Stored items:

____________________

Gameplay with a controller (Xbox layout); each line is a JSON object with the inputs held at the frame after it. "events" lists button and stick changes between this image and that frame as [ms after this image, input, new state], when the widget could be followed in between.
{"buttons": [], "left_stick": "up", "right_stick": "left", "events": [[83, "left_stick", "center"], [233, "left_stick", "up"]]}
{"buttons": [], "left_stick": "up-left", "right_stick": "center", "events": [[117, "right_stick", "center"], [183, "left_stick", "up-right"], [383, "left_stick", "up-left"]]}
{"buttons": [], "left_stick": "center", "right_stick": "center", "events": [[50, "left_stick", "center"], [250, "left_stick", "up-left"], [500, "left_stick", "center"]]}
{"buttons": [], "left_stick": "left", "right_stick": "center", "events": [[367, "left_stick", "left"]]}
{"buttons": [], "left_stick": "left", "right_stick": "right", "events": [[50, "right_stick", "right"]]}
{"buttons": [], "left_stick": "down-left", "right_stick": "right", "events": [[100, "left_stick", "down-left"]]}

____________________

Your answer must consist of every line above, reproduced exactly.

Gameplay with a controller (Xbox layout); each line is a JSON object with the inputs held at the frame after it. "events" lists button and stick changes between this image and that frame as [ms after this image, input, new state], when the widget could be followed in between.
{"buttons": [], "left_stick": "up", "right_stick": "left", "events": [[83, "left_stick", "center"], [233, "left_stick", "up"]]}
{"buttons": [], "left_stick": "up-left", "right_stick": "center", "events": [[117, "right_stick", "center"], [183, "left_stick", "up-right"], [383, "left_stick", "up-left"]]}
{"buttons": [], "left_stick": "center", "right_stick": "center", "events": [[50, "left_stick", "center"], [250, "left_stick", "up-left"], [500, "left_stick", "center"]]}
{"buttons": [], "left_stick": "left", "right_stick": "center", "events": [[367, "left_stick", "left"]]}
{"buttons": [], "left_stick": "left", "right_stick": "right", "events": [[50, "right_stick", "right"]]}
{"buttons": [], "left_stick": "down-left", "right_stick": "right", "events": [[100, "left_stick", "down-left"]]}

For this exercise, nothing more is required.